Brief 1
In the passage on executive pay below, list the factors a participant says a company should weigh when choosing the right award vehicle.
Brief 2
According to the passage on executive pay below, in what kind of industries should the longer-term incentive piece be particularly prominent?
Brief 3
Extend the passage on executive pay below, beginning right after its final sentence.

Text passage

☆ ☆ ☆ ☆

I think PSUs have been overdone and a lot of investors are becoming more skeptical because of what they’re hearing from companies. It just hasn’t filtered to proxy advisors yet.
Participants expressed support for boards’ discretion to select various award types and multiple time horizons.
Annual awards motivate day-to-day behavior, and are an important part of long-term shareholder value. We need a balance between short-term and long-term incentives, but the longer-term piece should be prominent—particularly in cyclical industries. But we also need to remember that the terms of long-term incentive awards are at risk of losing relevance over time, and recipients apply a discount to them due to their uncertainty.
All companies are different, and yet we’ve seen homogeneity in the way they’re structuring their packages, either because of investors like ourselves or proxy advisors’ guidelines. I would like to see programs designed individually by companies.
Right now many companies offer multiple types of awards without thinking through what makes sense for their business. Companies should step back and ask, “What’s the right vehicle for our company based on the industry we’re in, the length of our cycle, our peer groups?”
Participants’ views were mixed, but generally cautious, on hold-to-retirement requirements on vested equity.
I support holding a significant portion through retirement, 50% or 75%. Without it, the alignment goes “poof.”
There’s a cottage industry of diversifying through derivatives, and I have a libertarian streak that doesn’t like binding someone from selling their property once it’s vested.
Policies of very long vesting—six, seven, eight years—get the benefit of holding requirements without the problems of restriction.
Participants said the fragmentation of investor views on executive compensation is a challenge, and that a more collective voice from the investor community, if possible, would facilitate evolution in executive pay design.
A lot of investors, proxy advisors and companies are open to change, but sometimes change doesn’t happen until there is a collective view.
If you talk to 30 different investors, you may get 25 suggestions on pay design. Performance-based long-term incentives are important to some, so it gets reflected in the design.

☆ ☆ ☆ ☆

Data to examine
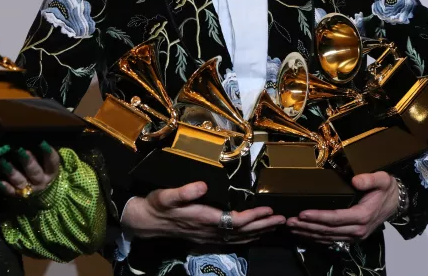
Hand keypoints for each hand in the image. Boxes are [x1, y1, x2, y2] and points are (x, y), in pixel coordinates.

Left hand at [0, 142, 60, 197]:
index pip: (52, 161)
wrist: (40, 190)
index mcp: (51, 171)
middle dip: (28, 161)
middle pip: (35, 172)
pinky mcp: (18, 195)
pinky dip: (5, 186)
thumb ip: (42, 149)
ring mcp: (29, 189)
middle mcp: (41, 181)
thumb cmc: (42, 167)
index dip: (48, 152)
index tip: (42, 142)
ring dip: (12, 172)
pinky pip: (11, 191)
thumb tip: (37, 134)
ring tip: (3, 162)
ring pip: (21, 181)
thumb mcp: (46, 160)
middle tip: (21, 150)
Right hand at [122, 182, 284, 244]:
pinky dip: (246, 238)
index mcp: (204, 218)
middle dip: (264, 225)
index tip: (268, 209)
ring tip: (275, 226)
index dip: (254, 216)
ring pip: (239, 238)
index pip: (235, 221)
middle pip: (243, 232)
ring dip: (259, 232)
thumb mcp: (166, 195)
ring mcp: (208, 237)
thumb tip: (203, 185)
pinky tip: (254, 235)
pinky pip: (232, 241)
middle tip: (282, 219)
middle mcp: (209, 230)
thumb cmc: (157, 205)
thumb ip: (184, 191)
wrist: (145, 222)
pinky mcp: (206, 238)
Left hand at [287, 172, 398, 243]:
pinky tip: (304, 233)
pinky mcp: (352, 237)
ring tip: (291, 227)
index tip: (302, 213)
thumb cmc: (387, 189)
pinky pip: (331, 239)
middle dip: (307, 226)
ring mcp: (355, 235)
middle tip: (289, 221)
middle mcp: (358, 229)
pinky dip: (316, 237)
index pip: (336, 218)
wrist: (397, 203)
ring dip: (308, 233)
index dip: (318, 217)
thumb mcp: (382, 179)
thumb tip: (355, 180)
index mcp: (362, 216)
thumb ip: (369, 179)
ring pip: (327, 237)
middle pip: (328, 230)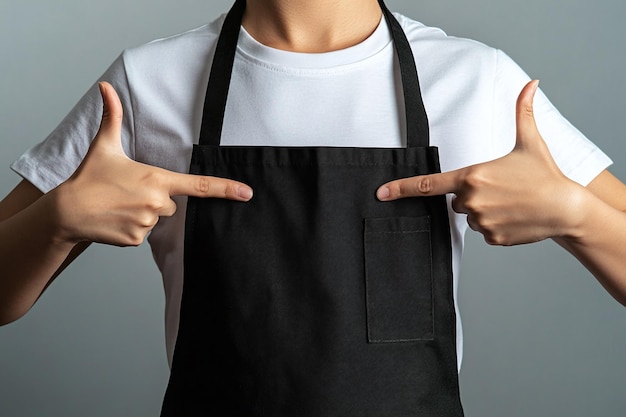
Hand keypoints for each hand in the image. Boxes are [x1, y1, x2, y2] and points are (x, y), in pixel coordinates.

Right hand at [49, 81, 252, 246]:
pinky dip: (133, 226)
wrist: (67, 211)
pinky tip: (117, 218)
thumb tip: (105, 86)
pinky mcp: (137, 240)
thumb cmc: (89, 177)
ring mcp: (147, 223)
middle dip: (156, 198)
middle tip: (130, 191)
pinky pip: (144, 233)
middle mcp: (157, 203)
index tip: (247, 193)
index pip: (199, 185)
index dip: (226, 188)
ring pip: (157, 219)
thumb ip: (111, 116)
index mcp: (156, 179)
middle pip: (171, 203)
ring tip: (120, 204)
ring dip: (144, 212)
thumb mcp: (104, 145)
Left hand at [376, 80, 585, 245]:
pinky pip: (484, 232)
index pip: (429, 183)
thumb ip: (522, 112)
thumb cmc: (545, 174)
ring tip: (509, 202)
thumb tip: (530, 84)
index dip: (402, 188)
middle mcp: (472, 200)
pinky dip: (495, 225)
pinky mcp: (492, 238)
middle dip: (472, 194)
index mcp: (472, 176)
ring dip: (484, 210)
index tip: (381, 193)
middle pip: (457, 199)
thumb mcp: (530, 142)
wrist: (566, 208)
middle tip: (499, 188)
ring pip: (470, 217)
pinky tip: (513, 216)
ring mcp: (482, 222)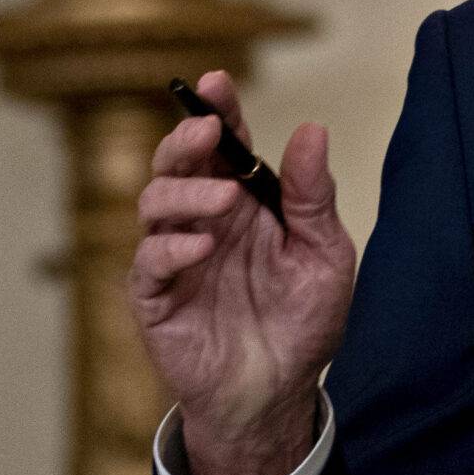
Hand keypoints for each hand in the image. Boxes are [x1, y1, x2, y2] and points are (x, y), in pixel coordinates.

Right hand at [129, 70, 356, 474]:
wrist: (280, 392)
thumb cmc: (303, 320)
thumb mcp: (324, 254)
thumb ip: (313, 196)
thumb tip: (311, 129)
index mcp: (246, 201)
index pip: (224, 145)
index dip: (215, 110)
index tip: (214, 82)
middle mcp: (205, 220)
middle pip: (177, 162)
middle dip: (185, 139)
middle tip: (206, 131)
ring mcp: (177, 257)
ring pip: (155, 202)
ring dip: (185, 192)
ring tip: (224, 203)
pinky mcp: (157, 298)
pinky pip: (149, 262)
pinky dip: (171, 247)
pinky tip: (202, 247)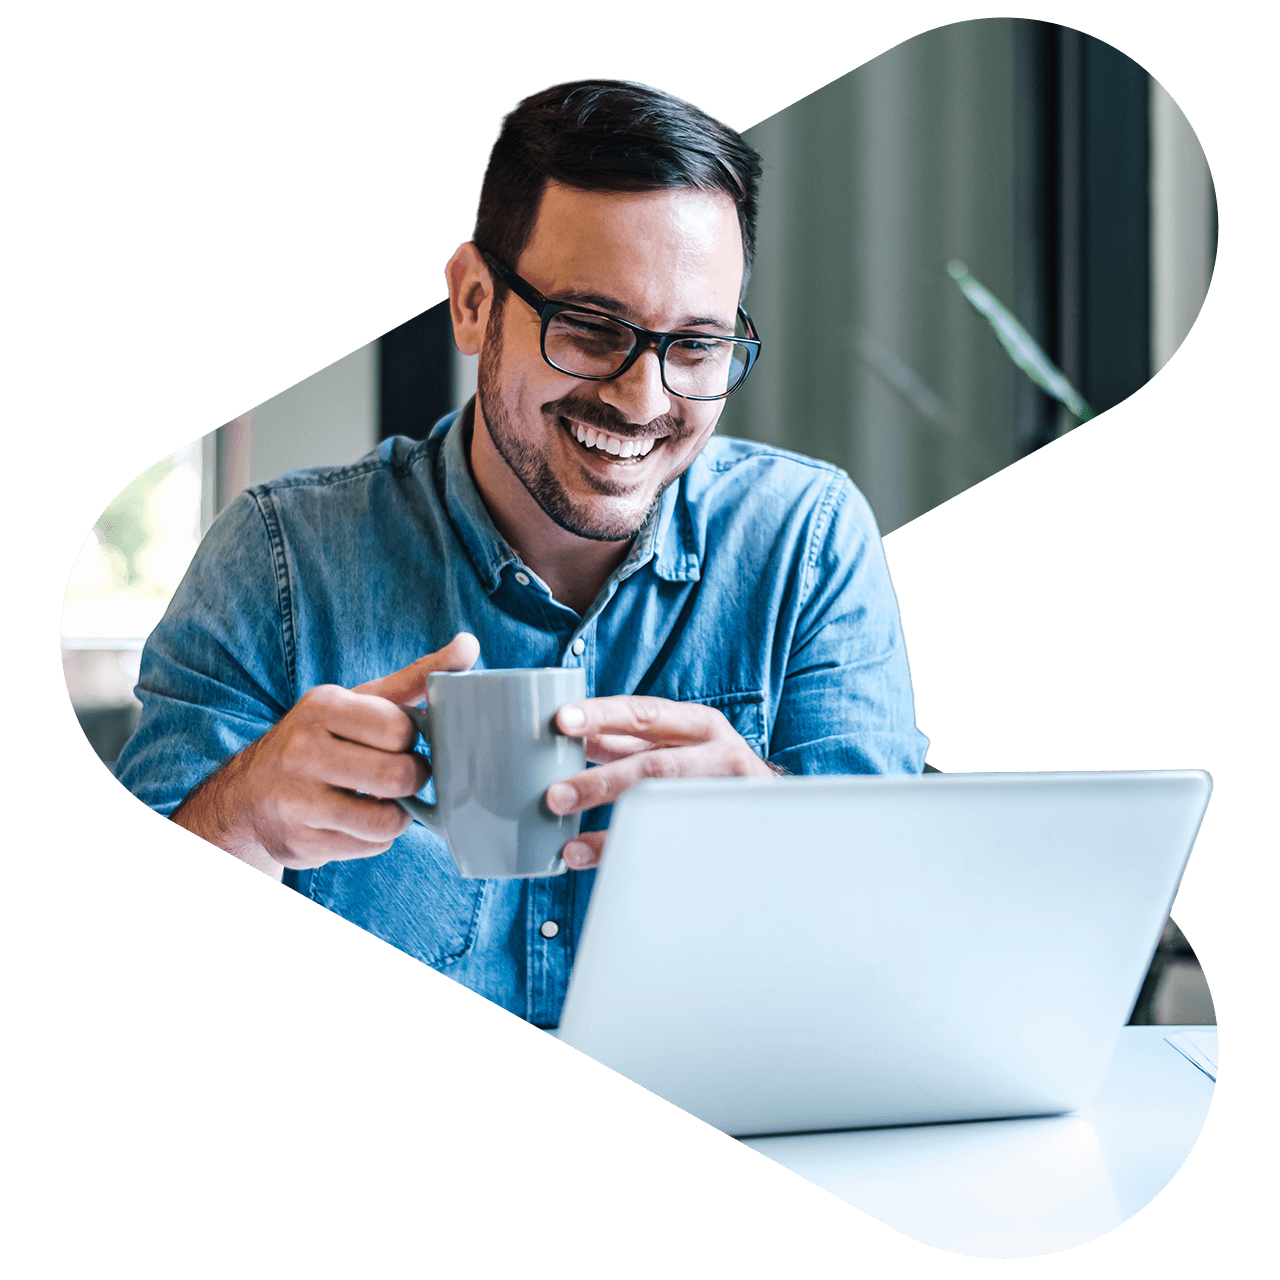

☆ ☆ ☆ ☆

Response 1
- The industry the company is in
- The length of its cycle
- Its peer groups

Response 2
Cyclical industries.

Response 3
I support less differentiation and more collective action by investors.
In some ways we’re shooting ourselves in the foot by allowing all this complexity. It results in owners with fragmented positions, making it more difficult to approach companies as united. All of this feeds on itself. Coming up with some structure is helpful.
We don’t expect change overnight, but if more investors can be explicit with their views, more companies can have confidence that they can make changes without facing a backlash.
I hear different critiques of pay, and I agree with all of them. Right now we support performance-based pay tied to the business plan. We all have concern about structure but I am sober about whether the investor community can speak as one.
Transparency
Participants generally expressed a desire for specific information that would help shareholders assess the rigor of executives’ incentives.
What we really need from disclosure is the ability to judge rigor on a going-forward basis. When the metrics are available us, we can discern whether stretch goals are valid. Voting is hard because it’s difficult to judge with the information we have whether the plan is likely to work or not. I am not motivated by the competitive harm argument for keeping this information private.
There are many investors who are voting based solely on the output. I am not comfortable voting on a plan when I don’t know what’s in it. Some companies opt not to disclose targets, metrics, thresholds or the upper limits of payouts. Some companies disclose but provide no view into what has changed. They’re immunizing themselves from judgment.
Should we push companies to disclose? Should we press advisors to penalize companies for not disclosing? If we had a united front on this, perhaps we could get more valuable information. Quality decisions are difficult with little time and little information. I think we need to be asking the proxy advisors to help us.
If you’re encouraging companies to be creative and company-specific about metrics, there should be some accommodation that disclosure is not mandatory.
Every industry has two or three metrics that most analysts pay attention to, that companies are focused on. Yet we don’t always get that information from companies, even after the fact. I think that’s the big piece.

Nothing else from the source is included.